Nie czuję się zwolennikiem tyranii, choć jestem przeciwnikiem wieszania krzyży w instytucjach państwowych.
Słowa biskupów mogą niepokoić. Po pierwsze dlatego, że są po prostu fałszywe. Moim zdaniem jest wręcz przeciwnie, niż piszą biskupi. W historii znacznie częściej tyrani posługiwali się krzyżem do realizacji własnych celów, niż jego brakiem. Po drugie słowa te dowodzą, że biskupi nadal nie wyrzekli się tendencji do wykorzystywania instytucji państwa do propagowania swojego systemu wartości.
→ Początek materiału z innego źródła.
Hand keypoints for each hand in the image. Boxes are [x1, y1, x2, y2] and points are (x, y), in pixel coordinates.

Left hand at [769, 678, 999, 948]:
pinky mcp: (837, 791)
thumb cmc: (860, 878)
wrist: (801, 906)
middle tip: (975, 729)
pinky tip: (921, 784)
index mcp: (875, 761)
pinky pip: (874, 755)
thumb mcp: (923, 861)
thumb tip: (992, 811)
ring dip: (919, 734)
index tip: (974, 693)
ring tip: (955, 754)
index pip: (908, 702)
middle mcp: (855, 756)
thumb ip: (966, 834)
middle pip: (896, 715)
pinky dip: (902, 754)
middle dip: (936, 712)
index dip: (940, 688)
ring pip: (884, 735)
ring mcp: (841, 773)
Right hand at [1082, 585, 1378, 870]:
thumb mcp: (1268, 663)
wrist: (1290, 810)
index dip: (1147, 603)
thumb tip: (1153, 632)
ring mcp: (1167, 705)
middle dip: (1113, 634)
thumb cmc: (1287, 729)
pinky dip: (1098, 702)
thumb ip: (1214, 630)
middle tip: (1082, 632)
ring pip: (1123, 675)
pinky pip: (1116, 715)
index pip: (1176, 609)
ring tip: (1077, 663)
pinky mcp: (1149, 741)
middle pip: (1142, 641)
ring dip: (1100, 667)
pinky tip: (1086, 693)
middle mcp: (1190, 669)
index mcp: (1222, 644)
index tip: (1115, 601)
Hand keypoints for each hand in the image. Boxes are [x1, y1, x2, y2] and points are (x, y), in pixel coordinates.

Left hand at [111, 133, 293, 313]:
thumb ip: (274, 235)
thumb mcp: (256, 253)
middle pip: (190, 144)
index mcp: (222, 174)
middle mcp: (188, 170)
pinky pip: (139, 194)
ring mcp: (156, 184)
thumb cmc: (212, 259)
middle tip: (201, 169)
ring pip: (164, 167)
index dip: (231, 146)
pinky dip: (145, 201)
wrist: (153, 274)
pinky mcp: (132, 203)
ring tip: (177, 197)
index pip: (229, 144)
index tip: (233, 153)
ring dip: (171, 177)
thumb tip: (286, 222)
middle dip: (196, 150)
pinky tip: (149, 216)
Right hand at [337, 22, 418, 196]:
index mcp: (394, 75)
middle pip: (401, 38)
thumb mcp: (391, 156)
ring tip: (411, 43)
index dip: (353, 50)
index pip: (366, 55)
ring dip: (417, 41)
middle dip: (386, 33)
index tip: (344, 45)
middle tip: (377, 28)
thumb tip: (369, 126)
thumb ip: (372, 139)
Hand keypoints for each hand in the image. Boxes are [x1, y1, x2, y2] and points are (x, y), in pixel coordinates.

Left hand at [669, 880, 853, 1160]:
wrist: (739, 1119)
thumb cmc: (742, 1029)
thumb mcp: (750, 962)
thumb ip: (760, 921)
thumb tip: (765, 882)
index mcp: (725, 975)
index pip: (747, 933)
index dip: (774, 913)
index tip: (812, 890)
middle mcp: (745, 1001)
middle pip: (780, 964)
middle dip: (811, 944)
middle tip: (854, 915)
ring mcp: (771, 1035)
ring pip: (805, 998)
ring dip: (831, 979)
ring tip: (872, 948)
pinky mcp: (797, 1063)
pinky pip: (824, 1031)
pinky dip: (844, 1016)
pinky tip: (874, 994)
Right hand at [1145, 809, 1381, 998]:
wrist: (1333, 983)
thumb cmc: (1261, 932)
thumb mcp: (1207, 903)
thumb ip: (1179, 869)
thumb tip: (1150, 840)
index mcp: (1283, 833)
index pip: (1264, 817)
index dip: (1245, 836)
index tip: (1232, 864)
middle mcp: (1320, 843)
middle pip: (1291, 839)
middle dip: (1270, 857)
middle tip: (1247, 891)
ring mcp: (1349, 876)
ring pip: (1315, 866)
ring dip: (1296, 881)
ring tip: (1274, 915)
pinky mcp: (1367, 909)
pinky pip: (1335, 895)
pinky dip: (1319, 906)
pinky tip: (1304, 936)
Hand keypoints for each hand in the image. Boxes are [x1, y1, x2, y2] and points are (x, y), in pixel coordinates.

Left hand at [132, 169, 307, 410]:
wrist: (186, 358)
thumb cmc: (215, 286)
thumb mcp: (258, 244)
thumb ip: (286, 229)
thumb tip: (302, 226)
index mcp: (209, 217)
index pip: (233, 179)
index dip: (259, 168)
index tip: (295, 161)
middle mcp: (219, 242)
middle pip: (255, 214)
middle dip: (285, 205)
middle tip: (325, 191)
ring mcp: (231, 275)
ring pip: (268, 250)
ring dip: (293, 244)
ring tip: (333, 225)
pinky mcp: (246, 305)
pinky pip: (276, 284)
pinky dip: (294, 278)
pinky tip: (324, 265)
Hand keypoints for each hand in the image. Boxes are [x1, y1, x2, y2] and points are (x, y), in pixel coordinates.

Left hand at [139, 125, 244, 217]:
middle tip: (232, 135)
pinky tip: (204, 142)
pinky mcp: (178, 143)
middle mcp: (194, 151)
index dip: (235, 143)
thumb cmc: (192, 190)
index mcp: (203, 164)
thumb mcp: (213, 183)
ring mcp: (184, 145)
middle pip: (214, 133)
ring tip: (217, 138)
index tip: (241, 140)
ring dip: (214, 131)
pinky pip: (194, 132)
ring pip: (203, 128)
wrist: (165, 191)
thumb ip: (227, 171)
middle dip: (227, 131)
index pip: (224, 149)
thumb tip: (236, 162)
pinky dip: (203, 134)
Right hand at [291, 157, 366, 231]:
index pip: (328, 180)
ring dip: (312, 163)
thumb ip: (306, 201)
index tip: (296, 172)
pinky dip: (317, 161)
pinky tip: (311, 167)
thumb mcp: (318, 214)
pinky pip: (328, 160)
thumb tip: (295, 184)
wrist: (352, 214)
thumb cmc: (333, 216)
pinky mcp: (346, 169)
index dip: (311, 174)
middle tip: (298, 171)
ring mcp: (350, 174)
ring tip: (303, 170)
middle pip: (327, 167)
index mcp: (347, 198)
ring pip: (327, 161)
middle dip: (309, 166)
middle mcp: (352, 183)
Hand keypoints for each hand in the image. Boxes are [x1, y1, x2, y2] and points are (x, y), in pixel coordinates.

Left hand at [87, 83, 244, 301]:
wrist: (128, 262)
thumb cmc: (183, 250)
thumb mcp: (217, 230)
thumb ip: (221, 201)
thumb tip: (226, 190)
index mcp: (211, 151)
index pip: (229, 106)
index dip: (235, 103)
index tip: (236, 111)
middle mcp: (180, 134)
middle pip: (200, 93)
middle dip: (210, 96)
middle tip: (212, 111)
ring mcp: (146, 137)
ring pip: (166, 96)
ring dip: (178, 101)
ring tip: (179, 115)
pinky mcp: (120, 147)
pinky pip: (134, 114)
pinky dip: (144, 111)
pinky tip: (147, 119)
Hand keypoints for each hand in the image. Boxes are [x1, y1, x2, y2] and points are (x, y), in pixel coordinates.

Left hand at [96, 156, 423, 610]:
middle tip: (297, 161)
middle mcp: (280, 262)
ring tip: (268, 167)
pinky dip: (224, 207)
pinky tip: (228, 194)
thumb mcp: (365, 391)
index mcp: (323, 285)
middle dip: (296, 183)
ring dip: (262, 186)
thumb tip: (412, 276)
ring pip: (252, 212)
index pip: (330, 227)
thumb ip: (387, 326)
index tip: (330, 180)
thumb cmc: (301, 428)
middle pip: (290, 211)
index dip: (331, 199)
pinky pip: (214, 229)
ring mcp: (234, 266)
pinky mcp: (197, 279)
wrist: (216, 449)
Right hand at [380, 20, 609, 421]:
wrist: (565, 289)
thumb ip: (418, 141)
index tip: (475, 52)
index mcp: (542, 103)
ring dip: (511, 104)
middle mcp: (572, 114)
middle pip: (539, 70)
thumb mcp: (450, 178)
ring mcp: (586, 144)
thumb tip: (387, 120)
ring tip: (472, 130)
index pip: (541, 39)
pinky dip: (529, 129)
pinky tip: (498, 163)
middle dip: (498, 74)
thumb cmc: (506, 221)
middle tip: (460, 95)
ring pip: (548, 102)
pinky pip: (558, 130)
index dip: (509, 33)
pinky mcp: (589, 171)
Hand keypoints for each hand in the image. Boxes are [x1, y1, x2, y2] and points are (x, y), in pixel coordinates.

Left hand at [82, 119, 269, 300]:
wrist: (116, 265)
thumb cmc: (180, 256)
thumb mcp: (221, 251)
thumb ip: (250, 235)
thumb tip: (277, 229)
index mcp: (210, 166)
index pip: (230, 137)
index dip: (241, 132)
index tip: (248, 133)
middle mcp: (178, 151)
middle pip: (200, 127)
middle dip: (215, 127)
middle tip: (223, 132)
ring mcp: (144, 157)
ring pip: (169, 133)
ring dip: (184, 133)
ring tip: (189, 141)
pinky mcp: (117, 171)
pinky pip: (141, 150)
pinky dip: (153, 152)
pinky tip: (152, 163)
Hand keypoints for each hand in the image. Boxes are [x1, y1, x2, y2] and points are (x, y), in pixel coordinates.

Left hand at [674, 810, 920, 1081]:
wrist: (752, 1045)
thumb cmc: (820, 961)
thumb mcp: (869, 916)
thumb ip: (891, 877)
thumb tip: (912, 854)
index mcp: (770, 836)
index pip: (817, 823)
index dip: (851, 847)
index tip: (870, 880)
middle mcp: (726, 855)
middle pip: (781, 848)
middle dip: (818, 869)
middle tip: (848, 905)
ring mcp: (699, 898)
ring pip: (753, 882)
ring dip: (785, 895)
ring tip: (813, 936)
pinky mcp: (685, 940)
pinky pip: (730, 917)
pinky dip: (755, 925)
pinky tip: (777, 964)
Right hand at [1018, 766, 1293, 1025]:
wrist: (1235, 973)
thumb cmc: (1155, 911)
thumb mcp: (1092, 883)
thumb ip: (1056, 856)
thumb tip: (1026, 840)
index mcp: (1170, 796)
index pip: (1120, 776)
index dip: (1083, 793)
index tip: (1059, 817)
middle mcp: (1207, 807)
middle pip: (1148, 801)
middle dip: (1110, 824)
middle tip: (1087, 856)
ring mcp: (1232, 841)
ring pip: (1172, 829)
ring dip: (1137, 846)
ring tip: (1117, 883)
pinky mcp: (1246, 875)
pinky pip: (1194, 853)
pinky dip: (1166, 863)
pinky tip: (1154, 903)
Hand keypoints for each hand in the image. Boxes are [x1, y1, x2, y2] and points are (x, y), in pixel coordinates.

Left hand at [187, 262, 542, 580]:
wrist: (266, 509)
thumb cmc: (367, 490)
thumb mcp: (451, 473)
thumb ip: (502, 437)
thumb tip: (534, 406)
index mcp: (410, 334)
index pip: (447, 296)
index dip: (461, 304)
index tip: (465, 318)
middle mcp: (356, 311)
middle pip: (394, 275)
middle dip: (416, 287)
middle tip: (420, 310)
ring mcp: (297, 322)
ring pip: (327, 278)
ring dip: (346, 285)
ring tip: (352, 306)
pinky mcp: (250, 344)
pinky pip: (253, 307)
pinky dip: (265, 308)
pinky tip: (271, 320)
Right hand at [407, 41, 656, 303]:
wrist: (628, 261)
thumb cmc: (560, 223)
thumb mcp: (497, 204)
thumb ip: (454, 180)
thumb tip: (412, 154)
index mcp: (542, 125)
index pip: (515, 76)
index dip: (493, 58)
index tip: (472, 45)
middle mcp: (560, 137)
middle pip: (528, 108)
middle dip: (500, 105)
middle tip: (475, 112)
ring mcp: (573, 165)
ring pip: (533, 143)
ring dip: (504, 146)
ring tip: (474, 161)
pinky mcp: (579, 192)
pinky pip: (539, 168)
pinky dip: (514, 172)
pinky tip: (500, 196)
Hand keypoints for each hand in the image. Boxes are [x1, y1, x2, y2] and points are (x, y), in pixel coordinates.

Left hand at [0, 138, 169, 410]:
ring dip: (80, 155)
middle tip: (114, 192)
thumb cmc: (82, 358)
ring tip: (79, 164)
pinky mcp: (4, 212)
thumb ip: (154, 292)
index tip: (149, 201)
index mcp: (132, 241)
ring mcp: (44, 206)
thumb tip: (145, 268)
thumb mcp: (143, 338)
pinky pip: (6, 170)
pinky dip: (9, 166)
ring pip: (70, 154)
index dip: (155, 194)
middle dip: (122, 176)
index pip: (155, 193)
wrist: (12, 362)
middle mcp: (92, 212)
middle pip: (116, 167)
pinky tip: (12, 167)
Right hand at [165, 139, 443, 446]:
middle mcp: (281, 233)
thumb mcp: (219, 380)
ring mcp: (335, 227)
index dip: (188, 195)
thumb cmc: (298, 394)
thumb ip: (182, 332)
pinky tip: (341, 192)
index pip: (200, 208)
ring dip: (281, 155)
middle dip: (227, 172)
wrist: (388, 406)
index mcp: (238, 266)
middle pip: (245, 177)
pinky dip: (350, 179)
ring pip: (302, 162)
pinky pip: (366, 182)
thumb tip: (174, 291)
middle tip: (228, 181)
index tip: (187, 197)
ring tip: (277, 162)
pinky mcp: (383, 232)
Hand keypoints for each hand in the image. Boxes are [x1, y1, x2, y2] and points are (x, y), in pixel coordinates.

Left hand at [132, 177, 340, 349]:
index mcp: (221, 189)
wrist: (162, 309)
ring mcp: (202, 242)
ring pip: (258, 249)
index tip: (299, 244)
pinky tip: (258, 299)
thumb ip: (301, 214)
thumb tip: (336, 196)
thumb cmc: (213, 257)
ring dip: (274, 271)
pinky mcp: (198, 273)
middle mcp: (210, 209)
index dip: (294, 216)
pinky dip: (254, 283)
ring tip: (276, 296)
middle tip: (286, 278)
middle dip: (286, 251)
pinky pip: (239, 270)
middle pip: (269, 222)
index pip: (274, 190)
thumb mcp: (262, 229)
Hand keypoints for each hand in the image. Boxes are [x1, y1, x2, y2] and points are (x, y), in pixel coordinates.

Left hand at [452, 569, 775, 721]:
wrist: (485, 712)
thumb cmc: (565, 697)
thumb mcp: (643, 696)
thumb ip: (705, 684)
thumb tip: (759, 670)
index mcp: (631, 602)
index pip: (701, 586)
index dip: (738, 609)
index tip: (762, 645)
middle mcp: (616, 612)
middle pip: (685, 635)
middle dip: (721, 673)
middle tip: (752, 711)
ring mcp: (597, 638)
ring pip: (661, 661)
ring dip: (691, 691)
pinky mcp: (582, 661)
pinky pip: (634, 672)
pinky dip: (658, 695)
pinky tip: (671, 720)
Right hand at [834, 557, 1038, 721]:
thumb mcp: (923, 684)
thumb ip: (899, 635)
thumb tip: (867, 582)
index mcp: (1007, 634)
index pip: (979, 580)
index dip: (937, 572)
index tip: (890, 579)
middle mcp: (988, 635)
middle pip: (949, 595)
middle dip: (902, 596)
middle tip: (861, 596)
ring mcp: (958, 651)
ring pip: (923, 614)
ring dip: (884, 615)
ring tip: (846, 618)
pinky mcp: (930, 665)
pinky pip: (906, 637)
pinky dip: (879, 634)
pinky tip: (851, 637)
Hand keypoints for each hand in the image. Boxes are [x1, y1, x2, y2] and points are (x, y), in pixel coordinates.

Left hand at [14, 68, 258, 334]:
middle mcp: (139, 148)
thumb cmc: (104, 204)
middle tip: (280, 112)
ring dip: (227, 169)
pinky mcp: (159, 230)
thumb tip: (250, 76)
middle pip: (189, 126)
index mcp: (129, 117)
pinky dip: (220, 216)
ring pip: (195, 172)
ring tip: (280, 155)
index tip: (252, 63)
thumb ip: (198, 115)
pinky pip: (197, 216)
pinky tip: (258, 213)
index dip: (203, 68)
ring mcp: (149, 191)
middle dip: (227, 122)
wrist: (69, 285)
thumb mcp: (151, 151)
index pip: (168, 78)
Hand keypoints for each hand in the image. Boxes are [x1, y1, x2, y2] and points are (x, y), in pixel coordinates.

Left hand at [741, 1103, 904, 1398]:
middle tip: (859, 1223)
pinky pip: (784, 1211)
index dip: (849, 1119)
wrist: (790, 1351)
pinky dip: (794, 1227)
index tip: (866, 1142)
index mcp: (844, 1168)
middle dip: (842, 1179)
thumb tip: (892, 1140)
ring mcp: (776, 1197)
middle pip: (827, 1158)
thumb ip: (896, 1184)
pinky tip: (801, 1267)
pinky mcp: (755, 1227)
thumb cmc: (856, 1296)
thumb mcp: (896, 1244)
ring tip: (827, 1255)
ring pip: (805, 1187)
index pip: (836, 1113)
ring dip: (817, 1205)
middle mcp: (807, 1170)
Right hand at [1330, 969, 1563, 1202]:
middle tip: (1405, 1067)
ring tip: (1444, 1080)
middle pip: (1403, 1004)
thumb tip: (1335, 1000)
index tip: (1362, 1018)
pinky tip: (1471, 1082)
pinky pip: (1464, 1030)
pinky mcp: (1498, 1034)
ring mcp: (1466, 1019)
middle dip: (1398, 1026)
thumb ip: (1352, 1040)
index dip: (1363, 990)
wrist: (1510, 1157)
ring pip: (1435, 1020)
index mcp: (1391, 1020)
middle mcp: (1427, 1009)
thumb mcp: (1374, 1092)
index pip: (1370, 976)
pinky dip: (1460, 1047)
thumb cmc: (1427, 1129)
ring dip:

Tymczasem sytuacja jest wyjątkowo prosta – w państwie w którym panuje liberalna demokracja wszystkie religie powinny mieć te same prawa. A to oznacza, że instytucjach państwowych nie mogą wisieć symbole jednej z religii, choćby wyznawała ją większość obywateli. Może nawet szczególnie dlatego, że wyznaje ją większość. Dlatego krzyż nie powinien wisieć ani w Sejmie, ani w państwowej szkole w zapadłej wsi.
Odwoływanie się do najprostszych i podstawowych zasad jest w tej sprawie szczególnie ważne. Wielu publicystów popierających z wiadomych sobie powodów krzyże w instytucjach państwowych odwołuje się bowiem do pokrętnych i mętnych teorii. Szymon Hołownia, Tomasz Terlikowski czy Bronisław Wildstein piszą o tradycji, o symbolu uniwersalnych wartości, o ścisłym związku krzyża z polską symboliką narodową itp. Wszystko to jednak tylko zasłona dymna wobec tego, że nie są w stanie zmierzyć się z podstawowym zarzutem przeciwników wieszania krzyża w instytucjach państwowych. Że jest to po prostu narzucanie symbolu religii chrześcijańskiej tym obywatelom, którzy związków z chrześcijaństwem nie odczuwają.
Nikt nie broni rodzicom posyłania dzieci do prywatnych szkół chrześcijańskich, gdzie wiszące krzyże są czymś naturalnym. Nikt też nie broni ludziom wierzącym noszenia krzyży przy sobie. A wszystkim publicystom i politykom, którym zależy, by w kraju liberalnym krzyż mimo wszystko był publicznie widoczny proponuje jedną rzecz. By wytatuowali sobie krzyże na czołach.